### [Task requirements]
Search through the entries for the word "педагогический" and copy every line that has it.

Stored records
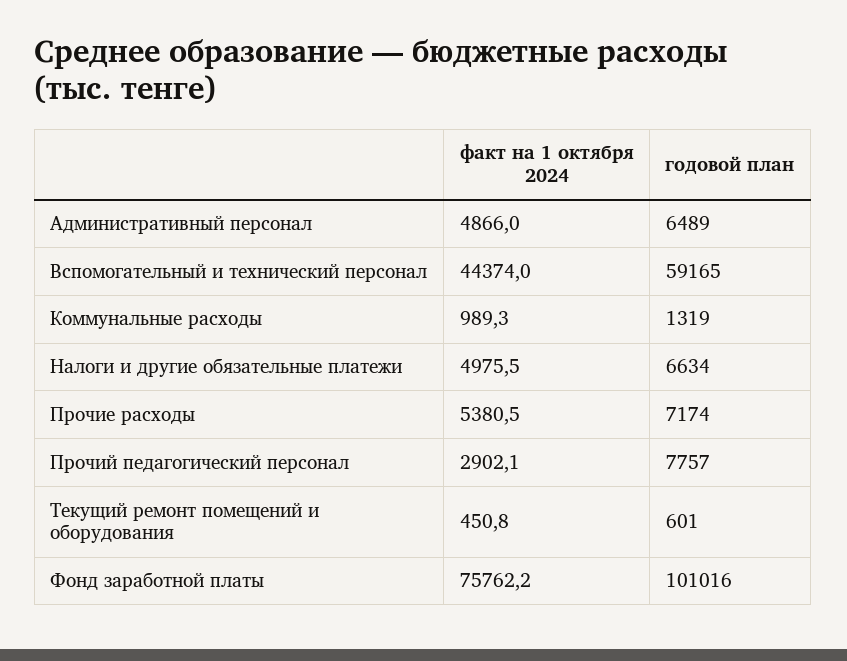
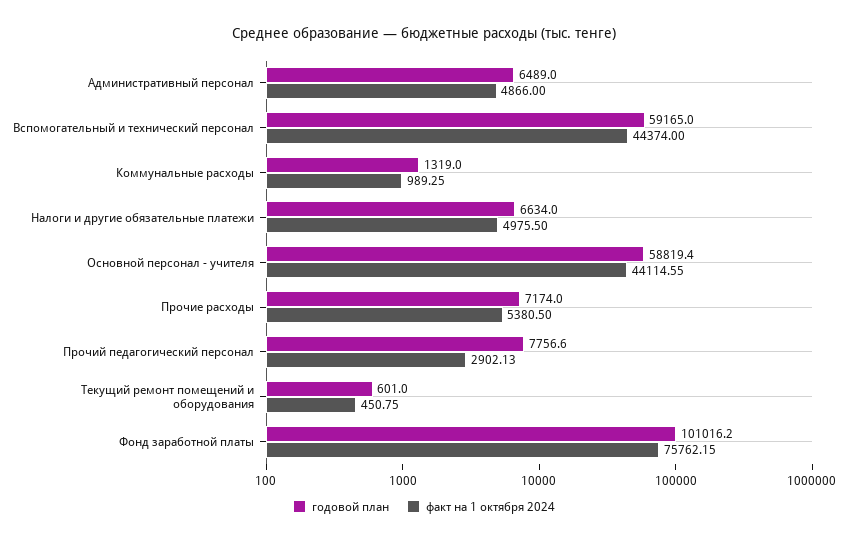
  {
    "факт на 1 октября 2024": {
      "Административный персонал": 4866,
      "Вспомогательный и технический персонал": 44374,
      "Коммунальные расходы": 989.25,
      "Налоги и другие обязательные платежи": 4975.5,
      "Прочие расходы": 5380.5,
      "Прочий педагогический персонал": 2902.13,
      "Текущий ремонт помещений и оборудования": 450.75,
-     "Фонд заработной платы": 75762.15
+     "Фонд заработной платы": 75762.15,
+     "Основной персонал - учителя": 44114.55
    },
    "годовой план": {
      "Административный персонал": 6489,
      "Вспомогательный и технический персонал": 59165,
      "Коммунальные расходы": 1319,
      "Налоги и другие обязательные платежи": 6634,
      "Прочие расходы": 7174,
      "Прочий педагогический персонал": 7756.6,
      "Текущий ремонт помещений и оборудования": 601,
-     "Фонд заработной платы": 101016.2
+     "Фонд заработной платы": 101016.2,
+     "Основной персонал - учителя": 58819.4
    }
  }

### [Solution to this exercise]
      "Прочий педагогический персонал": 2902.13,
      "Прочий педагогический персонал": 7756.6,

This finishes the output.